Einige der Lehrer, die den Gebrauch des Aktivs lehrten, waren begeisterte Befürworter. Andere sagten, sie setzten es aus reiner Notwendigkeit ein, und ein Fachleiter für Naturwissenschaften einer Gesamtschule in einem Ballungsraum meinte: „Wir sind froh, wenn wir sie dazu bringen, überhaupt etwas zu schreiben. Es wäre sehr schwer, ihnen einen Schreibstil abzufordern, der sich derart von der normalen Sprache unterscheidet." Er deutete an, dass mehr staatliche Schulen das Passiv einsetzen würden, wenn sie es nur könnten.
Andere Lehrer treten für das Passiv ein, weil sie meinen, dass die Prüfungsgremien dies so verlangen. Hieran ist etwas Wahres. Zwei der drei amtlichen Prüfungsausschüsse in England regen den Gebrauch des Passivs bei Abschlussprüfungen der Oberstufe an. Die Regierungs-Aufsichtsbehörde für die Qualität der schulischen Bildung in England (Qualifications and Curriculum Authority) vertritt in dieser Frage keinen offiziellen Standpunkt.
Die meisten der Lehrer, die sich für das Passiv stark machen, tun dies nach eigenem Bekunden einfach weil es so üblich sei. Ihrer Meinung nach bevorzugen führende Wissenschaftler und Fachpublikationen diesen Schreibstil immer noch gegenüber dem Aktiv. Diese Ansicht ist veraltet. Lord May sagt: „Lehrer an Grundschulen und weiterführenden Schulen sollten alle ihre Schüler ohne Einschränkungen dazu anregen, den aktivischen Schreibstil zu verwenden."

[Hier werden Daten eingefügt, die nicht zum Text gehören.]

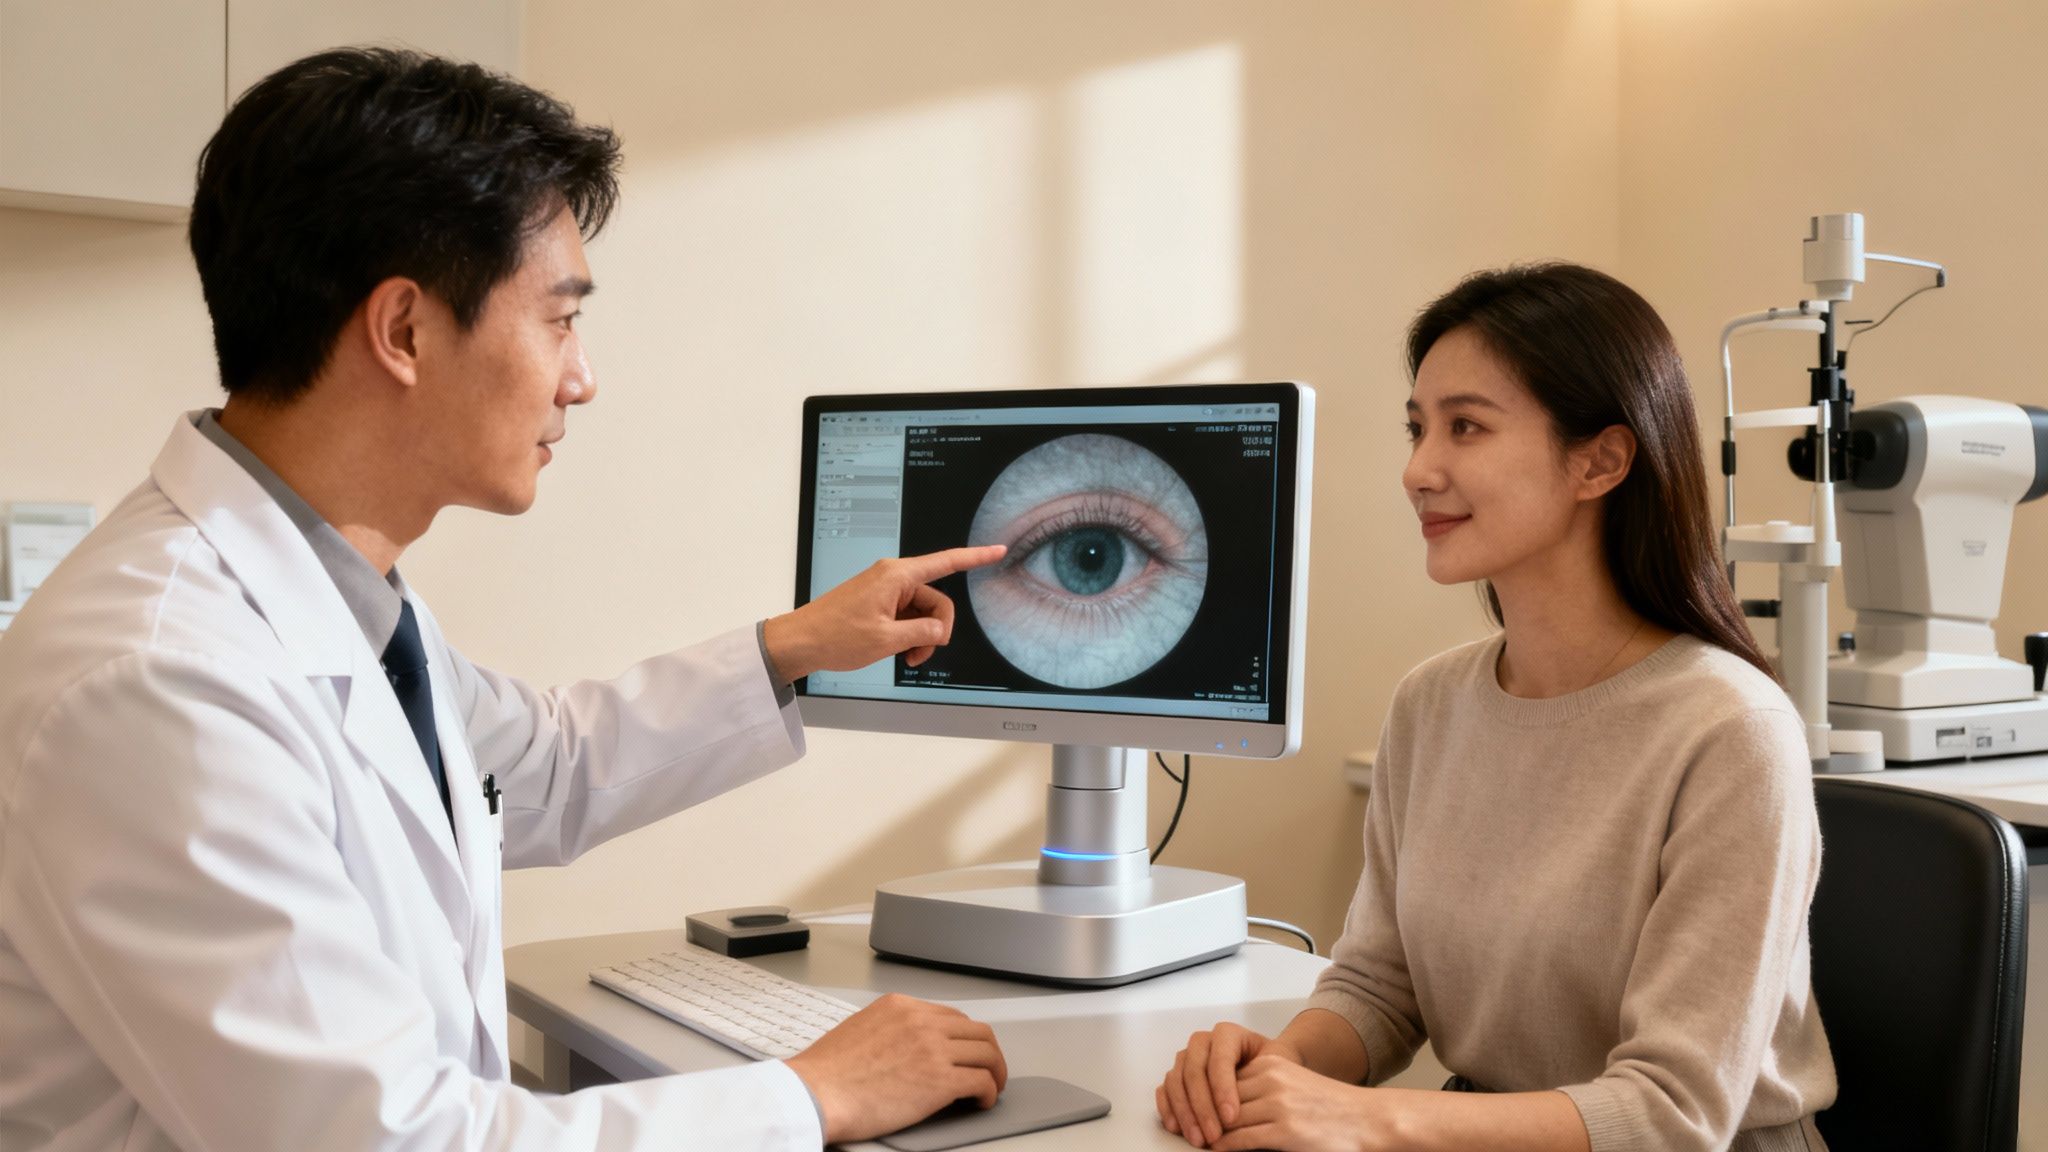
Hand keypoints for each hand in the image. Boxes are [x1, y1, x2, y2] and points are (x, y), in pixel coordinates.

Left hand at [763, 546, 1005, 682]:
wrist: (801, 642)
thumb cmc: (835, 636)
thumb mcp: (887, 639)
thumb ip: (922, 632)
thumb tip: (940, 629)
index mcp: (896, 576)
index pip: (945, 562)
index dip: (974, 557)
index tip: (997, 551)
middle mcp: (892, 577)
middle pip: (935, 599)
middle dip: (935, 629)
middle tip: (919, 654)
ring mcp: (884, 590)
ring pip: (922, 612)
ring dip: (920, 637)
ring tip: (905, 657)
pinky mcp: (877, 602)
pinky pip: (906, 616)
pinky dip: (908, 635)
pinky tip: (898, 652)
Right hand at [785, 992, 1008, 1143]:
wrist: (815, 1093)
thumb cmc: (828, 1071)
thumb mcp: (861, 1029)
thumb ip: (892, 1030)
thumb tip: (910, 1047)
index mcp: (901, 1006)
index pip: (950, 1016)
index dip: (964, 1038)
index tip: (966, 1053)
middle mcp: (921, 1021)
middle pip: (976, 1031)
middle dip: (987, 1052)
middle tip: (989, 1069)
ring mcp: (933, 1049)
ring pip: (986, 1053)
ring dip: (994, 1071)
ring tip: (991, 1087)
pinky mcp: (940, 1080)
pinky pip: (981, 1081)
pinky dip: (988, 1092)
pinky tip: (981, 1102)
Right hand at [1156, 1023, 1303, 1146]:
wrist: (1267, 1069)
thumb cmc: (1272, 1069)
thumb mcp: (1277, 1069)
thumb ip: (1265, 1083)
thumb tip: (1255, 1113)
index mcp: (1228, 1034)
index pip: (1220, 1058)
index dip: (1223, 1088)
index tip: (1232, 1117)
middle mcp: (1203, 1042)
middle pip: (1194, 1070)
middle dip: (1202, 1106)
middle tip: (1213, 1134)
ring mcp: (1187, 1057)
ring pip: (1176, 1080)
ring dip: (1185, 1112)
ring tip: (1198, 1138)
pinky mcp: (1177, 1074)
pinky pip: (1165, 1088)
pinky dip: (1168, 1108)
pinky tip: (1177, 1127)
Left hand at [1211, 1055, 1388, 1151]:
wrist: (1369, 1120)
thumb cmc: (1332, 1108)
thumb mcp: (1291, 1083)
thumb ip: (1262, 1087)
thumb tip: (1226, 1106)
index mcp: (1271, 1064)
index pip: (1222, 1079)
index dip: (1207, 1098)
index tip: (1195, 1111)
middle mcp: (1272, 1080)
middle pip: (1220, 1098)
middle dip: (1205, 1116)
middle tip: (1192, 1130)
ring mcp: (1277, 1105)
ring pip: (1226, 1120)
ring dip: (1212, 1134)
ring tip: (1202, 1142)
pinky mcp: (1284, 1132)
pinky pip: (1239, 1140)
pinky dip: (1225, 1148)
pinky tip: (1220, 1151)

Was würde geschehen, wenn sich die Royal Society offiziell für die Verwendung des Aktiv-Stils einsetzte? Möglicherweise würden sich die Aufsichtsbehörde und die Prüfungsgremien dem anschließen. Dann brauchten Hunderttausende von Schülerinnen und Schülern der naturwissenschaftlichen Fächer nicht mehr so zu tun, als ob sie bei ihren eigenen Experimente nicht selbst dabei wären.

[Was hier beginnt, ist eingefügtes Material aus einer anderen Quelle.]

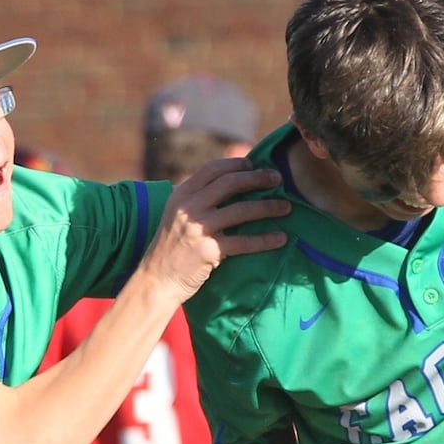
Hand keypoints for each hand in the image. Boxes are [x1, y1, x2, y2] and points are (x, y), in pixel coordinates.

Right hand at [141, 159, 288, 299]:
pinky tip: (281, 238)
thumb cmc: (171, 248)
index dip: (235, 164)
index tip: (254, 164)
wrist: (157, 280)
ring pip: (241, 210)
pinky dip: (265, 240)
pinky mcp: (208, 251)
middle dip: (257, 178)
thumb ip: (197, 199)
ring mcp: (198, 229)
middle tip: (278, 179)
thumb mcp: (176, 215)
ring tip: (286, 207)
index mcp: (181, 195)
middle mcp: (188, 208)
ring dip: (268, 207)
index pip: (211, 170)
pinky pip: (244, 242)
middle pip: (230, 184)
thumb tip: (229, 183)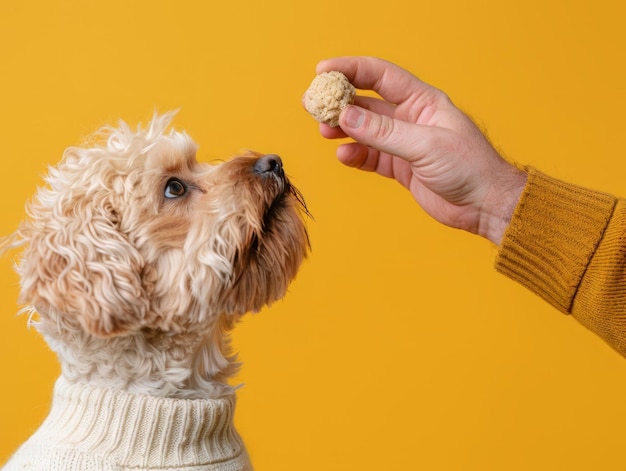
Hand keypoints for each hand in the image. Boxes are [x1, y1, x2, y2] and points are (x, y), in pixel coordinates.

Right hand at [315, 56, 526, 244]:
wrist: (484, 205)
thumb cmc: (469, 167)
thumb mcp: (425, 145)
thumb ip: (384, 133)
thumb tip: (347, 117)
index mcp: (422, 101)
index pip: (381, 76)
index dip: (352, 69)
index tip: (323, 70)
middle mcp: (410, 118)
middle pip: (366, 103)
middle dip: (339, 102)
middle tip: (313, 104)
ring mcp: (403, 143)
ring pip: (364, 131)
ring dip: (342, 129)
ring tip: (324, 131)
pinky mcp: (399, 167)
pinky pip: (369, 157)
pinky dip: (355, 155)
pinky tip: (344, 156)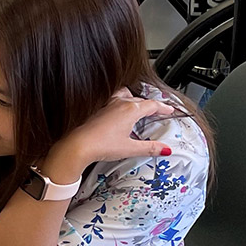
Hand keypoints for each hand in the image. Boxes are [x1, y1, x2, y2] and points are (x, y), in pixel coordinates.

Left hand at [45, 88, 176, 180]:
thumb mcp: (130, 148)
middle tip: (156, 111)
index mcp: (130, 109)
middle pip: (139, 99)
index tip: (169, 110)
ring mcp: (105, 105)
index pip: (152, 104)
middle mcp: (118, 103)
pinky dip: (118, 102)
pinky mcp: (95, 110)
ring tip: (137, 107)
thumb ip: (150, 148)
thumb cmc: (99, 145)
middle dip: (150, 105)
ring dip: (132, 99)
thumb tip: (165, 149)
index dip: (163, 107)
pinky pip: (111, 100)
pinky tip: (115, 112)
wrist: (75, 145)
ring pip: (124, 95)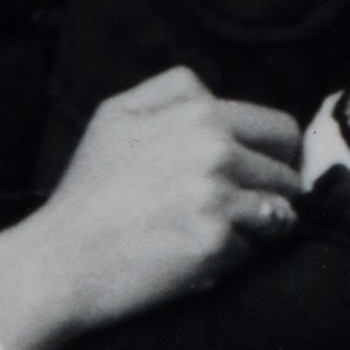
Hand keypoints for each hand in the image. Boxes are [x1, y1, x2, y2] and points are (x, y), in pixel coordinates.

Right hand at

Die Fachlehrer für Biologie, Chemie und Physik aus meiner Umfrage, die sich für das Aktiv aussprachen, sagten, es sei „natürlicher", gebe „den Schülern wieder das Gefühl, dass dies ihre eigene Arbeit ist" und mache „die Wissenschaft persönlicher, so dass die Schüler innerlich stärker beteiligt" seien. Dem stimme ich zu. Meiner Ansicht nach wirken Passivkonstruktionen entfremdend. Sie sind hässlich und schwerfällig und mystifizieren die wissenschaftliche Arbeit.
Das Aktiv eignet sich besser, wenn es darum geht zu sagen, was Wissenschaftler tatsächlich tun. Vor allem ist es wahrheitsgemäßer.